Sid Meier has held a monopoly on the era-spanning strategy game since the early ’90s. If you want to build a nation-state from the Bronze Age to the space race, the only correct recommendation anyone could make was the venerable Civilization series. But that dogma will be challenged in August, when Amplitude Studios releases the very Civ–y Humankind. Amplitude certainly has the right pedigree for such a bold assertion. The studio’s other turn-based efforts, Endless Space and Endless Legend, did a great job of adapting the 4X formula to both galactic exploration and high fantasy. But now they’re attempting to replicate the magic with scholastic world history.
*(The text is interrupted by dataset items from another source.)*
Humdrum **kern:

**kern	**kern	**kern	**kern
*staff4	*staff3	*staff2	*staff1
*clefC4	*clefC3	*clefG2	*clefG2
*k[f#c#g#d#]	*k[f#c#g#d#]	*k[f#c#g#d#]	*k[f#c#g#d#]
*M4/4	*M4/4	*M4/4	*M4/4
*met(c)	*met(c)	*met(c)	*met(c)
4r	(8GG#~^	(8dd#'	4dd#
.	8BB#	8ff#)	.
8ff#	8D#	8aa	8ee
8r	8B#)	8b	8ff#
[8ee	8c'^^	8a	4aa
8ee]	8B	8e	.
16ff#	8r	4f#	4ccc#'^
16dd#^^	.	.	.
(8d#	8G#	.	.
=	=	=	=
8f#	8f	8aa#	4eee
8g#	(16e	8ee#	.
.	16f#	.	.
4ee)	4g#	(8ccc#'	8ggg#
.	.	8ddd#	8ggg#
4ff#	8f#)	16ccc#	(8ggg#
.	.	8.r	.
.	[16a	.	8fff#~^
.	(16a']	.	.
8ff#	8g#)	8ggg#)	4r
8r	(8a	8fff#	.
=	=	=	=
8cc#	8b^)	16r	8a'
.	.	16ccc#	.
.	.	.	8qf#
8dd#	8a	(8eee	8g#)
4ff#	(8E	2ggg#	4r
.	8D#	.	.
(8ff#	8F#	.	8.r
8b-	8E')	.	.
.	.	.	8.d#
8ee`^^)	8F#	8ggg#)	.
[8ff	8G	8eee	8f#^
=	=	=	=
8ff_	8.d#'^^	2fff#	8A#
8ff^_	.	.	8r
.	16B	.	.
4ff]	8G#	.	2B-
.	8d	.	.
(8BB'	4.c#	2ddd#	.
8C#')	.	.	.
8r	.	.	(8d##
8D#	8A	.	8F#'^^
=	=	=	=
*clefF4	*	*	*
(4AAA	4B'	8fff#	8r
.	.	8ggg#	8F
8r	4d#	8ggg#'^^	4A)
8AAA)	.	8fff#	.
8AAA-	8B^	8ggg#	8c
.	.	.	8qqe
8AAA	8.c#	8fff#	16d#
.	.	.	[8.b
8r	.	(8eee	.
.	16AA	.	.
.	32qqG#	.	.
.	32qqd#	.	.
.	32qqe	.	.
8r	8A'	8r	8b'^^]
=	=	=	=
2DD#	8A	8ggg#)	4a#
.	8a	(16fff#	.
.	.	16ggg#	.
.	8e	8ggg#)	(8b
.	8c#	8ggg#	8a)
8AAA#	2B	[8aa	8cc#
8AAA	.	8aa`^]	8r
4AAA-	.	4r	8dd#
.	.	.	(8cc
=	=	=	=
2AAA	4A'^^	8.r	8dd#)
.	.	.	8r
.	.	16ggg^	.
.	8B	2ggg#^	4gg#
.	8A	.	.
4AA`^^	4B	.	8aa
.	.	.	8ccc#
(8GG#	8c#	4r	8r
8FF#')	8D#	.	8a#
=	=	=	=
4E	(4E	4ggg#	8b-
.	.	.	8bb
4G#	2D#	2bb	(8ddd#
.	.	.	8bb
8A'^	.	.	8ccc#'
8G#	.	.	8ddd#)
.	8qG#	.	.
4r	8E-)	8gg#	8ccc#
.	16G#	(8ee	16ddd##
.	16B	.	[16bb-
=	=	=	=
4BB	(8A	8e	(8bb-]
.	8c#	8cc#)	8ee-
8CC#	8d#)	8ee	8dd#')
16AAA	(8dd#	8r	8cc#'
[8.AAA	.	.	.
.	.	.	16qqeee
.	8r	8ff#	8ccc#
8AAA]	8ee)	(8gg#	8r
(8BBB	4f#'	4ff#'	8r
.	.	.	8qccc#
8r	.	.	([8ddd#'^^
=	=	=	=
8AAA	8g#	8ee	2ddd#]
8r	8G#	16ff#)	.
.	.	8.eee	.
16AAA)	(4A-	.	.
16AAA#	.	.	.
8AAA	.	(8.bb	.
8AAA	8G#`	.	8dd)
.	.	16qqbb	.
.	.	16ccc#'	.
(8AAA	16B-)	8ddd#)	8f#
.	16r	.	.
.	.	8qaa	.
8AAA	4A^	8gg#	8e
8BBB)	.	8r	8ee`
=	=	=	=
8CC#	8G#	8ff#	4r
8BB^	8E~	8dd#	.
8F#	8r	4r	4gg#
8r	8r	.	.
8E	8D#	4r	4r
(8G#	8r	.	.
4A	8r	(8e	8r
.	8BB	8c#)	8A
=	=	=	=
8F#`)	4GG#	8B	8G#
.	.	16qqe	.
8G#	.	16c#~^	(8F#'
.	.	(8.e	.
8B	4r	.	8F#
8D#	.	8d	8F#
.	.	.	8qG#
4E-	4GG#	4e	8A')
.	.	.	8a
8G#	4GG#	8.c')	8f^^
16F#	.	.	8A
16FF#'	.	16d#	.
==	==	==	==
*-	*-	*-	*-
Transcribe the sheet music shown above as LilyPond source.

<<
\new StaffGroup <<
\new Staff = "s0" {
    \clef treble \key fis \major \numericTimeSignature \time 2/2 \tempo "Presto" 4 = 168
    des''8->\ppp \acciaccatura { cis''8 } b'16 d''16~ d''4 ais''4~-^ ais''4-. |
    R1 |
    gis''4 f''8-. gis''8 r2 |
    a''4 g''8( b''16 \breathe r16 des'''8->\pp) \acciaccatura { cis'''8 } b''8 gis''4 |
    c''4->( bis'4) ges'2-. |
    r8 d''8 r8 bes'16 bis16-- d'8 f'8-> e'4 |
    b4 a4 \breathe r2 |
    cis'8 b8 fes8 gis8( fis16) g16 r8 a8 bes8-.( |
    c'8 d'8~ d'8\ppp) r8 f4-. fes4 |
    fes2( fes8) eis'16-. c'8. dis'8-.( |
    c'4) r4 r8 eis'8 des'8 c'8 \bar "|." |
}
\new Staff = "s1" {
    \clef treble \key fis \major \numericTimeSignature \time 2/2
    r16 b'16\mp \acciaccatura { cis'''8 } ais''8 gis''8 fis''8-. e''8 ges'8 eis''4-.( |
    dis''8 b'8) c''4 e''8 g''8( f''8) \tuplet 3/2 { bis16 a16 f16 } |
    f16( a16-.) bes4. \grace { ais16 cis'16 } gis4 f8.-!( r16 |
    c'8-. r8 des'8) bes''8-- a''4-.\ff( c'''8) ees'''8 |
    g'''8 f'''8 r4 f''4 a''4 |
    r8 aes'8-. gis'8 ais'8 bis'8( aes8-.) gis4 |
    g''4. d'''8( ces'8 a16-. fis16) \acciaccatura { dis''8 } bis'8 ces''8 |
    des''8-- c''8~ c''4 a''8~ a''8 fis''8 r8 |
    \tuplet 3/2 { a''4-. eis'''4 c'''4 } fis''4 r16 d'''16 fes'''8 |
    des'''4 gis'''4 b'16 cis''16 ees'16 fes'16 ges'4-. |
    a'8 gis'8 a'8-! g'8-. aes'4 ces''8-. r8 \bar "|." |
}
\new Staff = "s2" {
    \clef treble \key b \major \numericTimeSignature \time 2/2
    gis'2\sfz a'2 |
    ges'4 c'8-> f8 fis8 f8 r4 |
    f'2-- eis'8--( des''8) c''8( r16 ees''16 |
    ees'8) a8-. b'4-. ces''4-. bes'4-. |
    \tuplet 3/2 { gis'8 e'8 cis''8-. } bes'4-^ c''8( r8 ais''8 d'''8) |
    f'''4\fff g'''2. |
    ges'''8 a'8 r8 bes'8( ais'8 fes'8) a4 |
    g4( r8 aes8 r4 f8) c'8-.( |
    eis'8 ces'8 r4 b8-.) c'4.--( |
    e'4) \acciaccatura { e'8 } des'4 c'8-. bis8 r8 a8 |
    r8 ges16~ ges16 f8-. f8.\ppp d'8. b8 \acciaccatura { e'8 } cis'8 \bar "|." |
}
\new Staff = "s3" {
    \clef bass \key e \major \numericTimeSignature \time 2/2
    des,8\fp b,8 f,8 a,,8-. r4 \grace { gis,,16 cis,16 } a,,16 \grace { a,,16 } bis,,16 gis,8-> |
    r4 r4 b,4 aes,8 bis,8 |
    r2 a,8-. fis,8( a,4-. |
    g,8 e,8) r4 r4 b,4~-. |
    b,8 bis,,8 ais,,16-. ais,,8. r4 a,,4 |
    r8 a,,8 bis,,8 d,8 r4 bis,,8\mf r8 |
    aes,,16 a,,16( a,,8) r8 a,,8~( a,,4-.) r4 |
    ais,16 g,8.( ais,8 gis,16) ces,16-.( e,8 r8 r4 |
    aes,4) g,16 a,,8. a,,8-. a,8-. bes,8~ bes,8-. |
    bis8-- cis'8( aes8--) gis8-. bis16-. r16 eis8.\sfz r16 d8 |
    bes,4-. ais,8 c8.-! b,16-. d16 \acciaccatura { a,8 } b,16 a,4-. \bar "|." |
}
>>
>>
The most recent Civ game, Civilization VI, just received its final content update and is entering an indefinite slumber state as Firaxis prepares the inevitable Civilization VII. Now is the perfect time for Humankind to grab the reins. Will Amplitude pull it off? It’s one of the most interesting storylines of the summer.
Available on Windows PC and macOS August 17.
Is No More Heroes a good video-game series? I’ve been asking myself that since I played through the first entry in 2007. Game director Suda51 is a maniac; he stuffs his discs with countless ridiculous cutscenes, inane mini-games, and bizarre easter eggs. There is a moment in No More Heroes 2 where a pouty football jock blasts off into deep space alongside his battalion of cheerleaders, who then combine together into a giant mecha. No More Heroes is unapologetically stupid; there are few video-game franchises that are easier to root for. That said, there’s always been a certain layer of B-movie jank around the edges — fiddly animations, bad cameras, convoluted game flow. I’m hopeful that No More Heroes 3 will keep its indelible tone while ironing out the inefficiencies. We deserve a technically sound Suda51 masterpiece!
Available on Nintendo Switch August 27.
Deathloop is developed by Arkane Studios, which previously gave us some of the best first-person PC Games in recent memory with Dishonored and Prey. Now the company is taking its storied pedigree to a sepia-toned Tarantino facsimile, where two assassins are caught in an endless Groundhog Day time loop. The catch? Both of those assassins are controlled by real players, and one of them is trying to stop the other from carrying out their hit. It’s a fascinating, divergent take on multiplayer, especially from a studio that has previously been pretty stringent about its commitment to thoughtful, solo adventures. If Arkane can retain its excellent level-design sensibilities while still seamlessly folding in the chaos factor, Deathloop has a chance to go down as 2021’s best game.
Available on PlayStation 5 and Windows PC September 14.